An abandoned subway station overtaken by glowing mushrooms and vines, dim light flickering from old signs. Moody, mysterious, post-apocalyptic
Original
An abandoned subway station overtaken by glowing mushrooms and vines, dim light flickering from old signs. Moody, mysterious, post-apocalyptic
Pixel art style
An abandoned subway station overtaken by glowing mushrooms and vines, dim light flickering from old signs. Moody, mysterious, post-apocalyptic
Charcoal style
An abandoned subway station overtaken by glowing mushrooms and vines, dim light flickering from old signs. Moody, mysterious, post-apocalyptic
Vaporware cyberpunk style
An abandoned subway station overtaken by glowing mushrooms and vines, dim light flickering from old signs. Moody, mysterious, post-apocalyptic
Black and white line art
An abandoned subway station overtaken by glowing mushrooms and vines, dim light flickering from old signs. Moody, mysterious, post-apocalyptic
Watercolor style

Creative upscaling

Upscaling is a technique that allows you to increase the resolution of an image and enhance its details. Thanks to image-to-image, we can preserve the original structure and style while increasing the quality of the image by using a medium strength value (e.g., 0.5-0.6). The model will reimagine the image fixing the imperfections. The prompt should describe the image as much as possible.

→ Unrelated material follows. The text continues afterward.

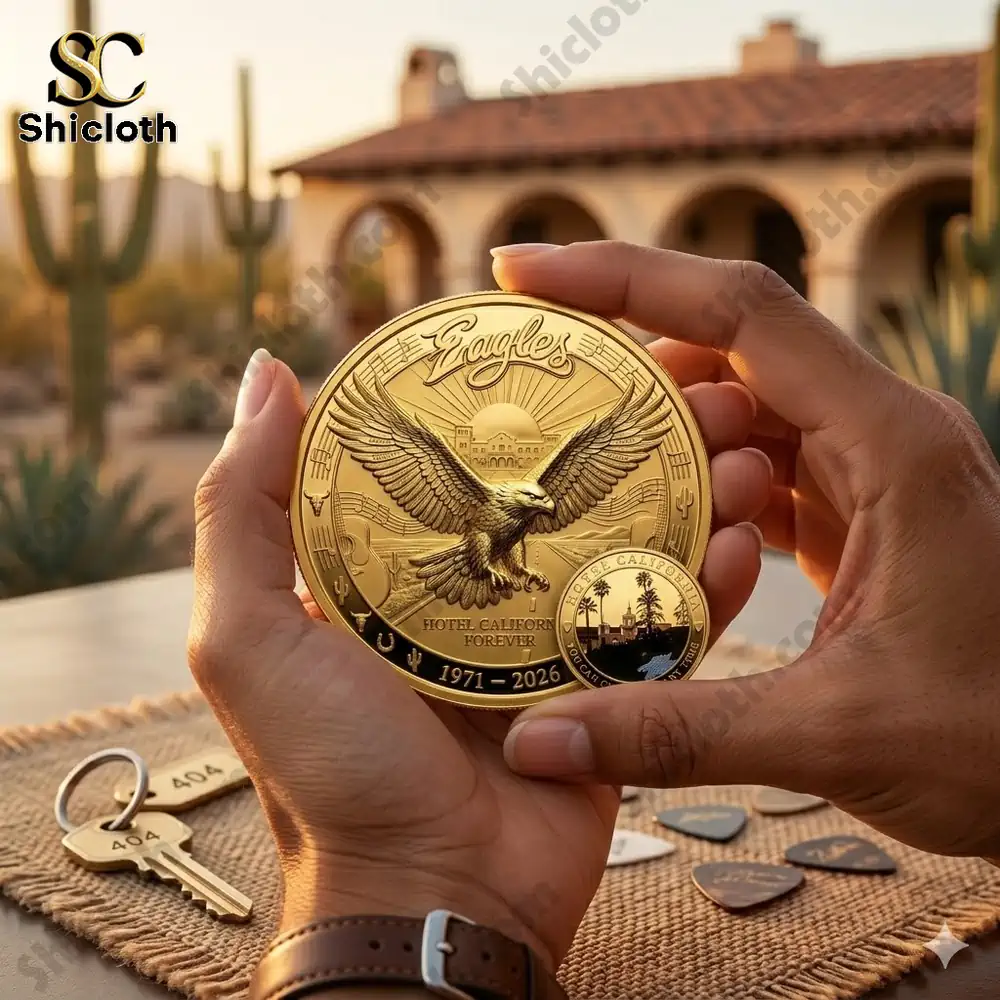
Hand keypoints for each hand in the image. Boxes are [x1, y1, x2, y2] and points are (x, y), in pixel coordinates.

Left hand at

While FLUX models may not offer the most predictable experience for standard image-to-image transformations, they truly shine when used for creative upscaling . FLUX architecture excels at enhancing image resolution, making it an excellent choice specifically for this use case.

Advanced techniques

When basic settings aren't enough, these advanced techniques offer more precise control. They help you guide the model more intentionally and get more consistent, reliable results.

Prompt anchoring for structural preservation

One of the most powerful techniques for image-to-image is strategically anchoring your prompt to preserve specific elements.

Original prompt: A landscape with mountains, a pine forest, and a lake.

Anchored prompt: A landscape with mountains, a pine forest, and a lake, watercolor style, autumn colors.

By explicitly describing key elements you want to preserve, you create "structural anchors" that guide the model. This works because the model pays special attention to nouns and concrete objects mentioned in your prompt.

For maximum effectiveness:

  • List all major visual elements you want to maintain.
  • Describe their spatial relationships (e.g., "mountains in the background, forest in the midground, lake in the foreground").
  • Mention distinctive visual features (e.g., "snow-capped mountains", "dense pine forest", "reflective lake").
  • Add these descriptions before any style or modification terms.

Precision transformation through multiple passes

For complex transformations, multiple incremental passes often produce more coherent results than a single high-strength pass. The process involves:

  1. Initial foundation (strength: 0.5-0.7): Establish basic style changes while preserving most structural elements.
  2. Refinement pass (strength: 0.4-0.6): Use the first result as your seed image, reinforcing the desired style changes.
  3. Detail enhancement (strength: 0.3-0.4): Final pass with a prompt emphasizing specific details and quality.

This multi-pass approach offers several advantages. By applying gradual transformations, it avoids drastic structural changes that would be difficult to recover from. Each pass can target a different aspect of the image. It also allows for prompt adjustments between passes based on intermediate results, giving you more control over the outcome. Overall, this leads to a more natural progression of changes and helps maintain visual coherence throughout the process.

Semantic guidance through negative prompts

Negative prompts are particularly powerful in image-to-image for guiding what should be transformed versus preserved.

This approach explicitly tells the model what elements from the original image should be removed, allowing for more targeted and controlled transformations. To use this effectively, include specific attributes you want to change. Using opposites or antonyms (like day -> night or dry -> wet) helps steer the model clearly away from the original look. The key is to be specific and increase CFGScale value so the model can focus on the desired changes.